> [Extrahierter Text]
Der Real Club Deportivo Mallorca, nur haarscharf dem Abstieg aus Spaniens erster Liga entgangen, hat gerade einen neuen Trainer eingestellt. Gregorio Manzano kommt von Real Valladolid auf die Baleareninsel. Der Mann hat Präsident Mateo Alemany gleich mit Forderungen konfrontiert. „Ich weiß nicht, welche Spieler bleiben oder weggehen wollen“, sagte Manzano, „aber auf keinen Fall möchte ich auf Samuel Eto’o und Alberto Luque verzichten.“ Manzano wittert Gefahr. Beide Spieler mischen zurzeit bei der Weltausstellung des Fußballs in Japan und Südkorea mit: Alberto Luque für Spanien, Samuel Eto’o für Kamerun. Und dieser Eto’o hat heute wieder Gelegenheit, sich für weitaus namhaftere Klubs interessant zu machen – durch Tore gegen Deutschland.

Fußball spielen und Tore schießen, das sei ganz einfach, hat Eto’o mal gesagt. Da war er 19 Jahre alt, und aus ihm sprach die jugendliche Unbekümmertheit, mit der er auch seinen Widersachern auf dem Spielfeld zusetzt. Jetzt ist er 21 und geht seinem Beruf schon seit vier Jahren in Spanien nach, seit 1999 auf Mallorca. Sein Durchbruch auf spanischem Rasen ließ indes auf sich warten. Exakt bis zum 9. April 2000. Da traten die Mallorquiner beim FC Barcelona an: der 14. beim Zweiten. 68 000 Zuschauer im Camp Nou diskutierten nur über die Höhe des „Barca“–Sieges. Aber: Mallorca gewann 3:0, Eto’o schoss zwei Tore, gab zum dritten durch Carreras die Vorlage. Der Kameruner war in Spanien endgültig angekommen. „Una tarde magica de Eto’o“, schwärmte Spaniens Presse, ein magischer Abend von Eto’o.

> [Folgendes bearbeiten]
1. Nennen Sie in der Reihenfolge ihres ersten Auftretens alle Personen, die im Artikel über Samuel Eto’o namentlich erwähnt werden.
2. Führen Sie den Artikel über Samuel Eto’o im Anschluss an seinen letzten Satz weiter.

> [Gezeigtes Material]

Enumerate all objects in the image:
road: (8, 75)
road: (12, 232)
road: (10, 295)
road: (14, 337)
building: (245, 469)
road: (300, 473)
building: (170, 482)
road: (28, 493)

> [Lösungen]
1. Gregorio Manzano, Mateo Alemany, Samuel Eto’o, Alberto Luque, Carreras

2.
In der folgenden Saison aber tat sich Eto’o erneut schwer, erzielte nur sechs Tore insgesamt. Nur sechs? Nun ja, Real Mallorca kämpfte vom Start weg gegen den Abstieg. Eto’o verriet unter dieser nervlichen Anspannung auch seine ungemütlichen Seiten. Zweimal im Saisonverlauf sah er die Rote Karte. Jedoch bereitete er auch viele, letztlich den Abstieg verhindernde Tore vor.

Schon als 16–Jähriger hatte Eto’o von sich reden gemacht. Er spielte da bereits in Kameruns zweiter Liga bei UCB Douala, setzte als Jugendlicher unter lauter gestandenen Männern Akzente und schoss Tor um Tor. Drei Jahre später wurden bereits großspurige Vergleiche gezogen. Eto’o erinnere an den legendären Roger Milla, schrieb das „African Soccer Magazin“ und wählte für einen ausführlichen Bericht über den jungen Stürmer die martialische Überschrift „Deadly Lion“ – Tödlicher Löwe. Jener Milla ist übrigens seit der WM 1990 in Italien Volksheld in Kamerun.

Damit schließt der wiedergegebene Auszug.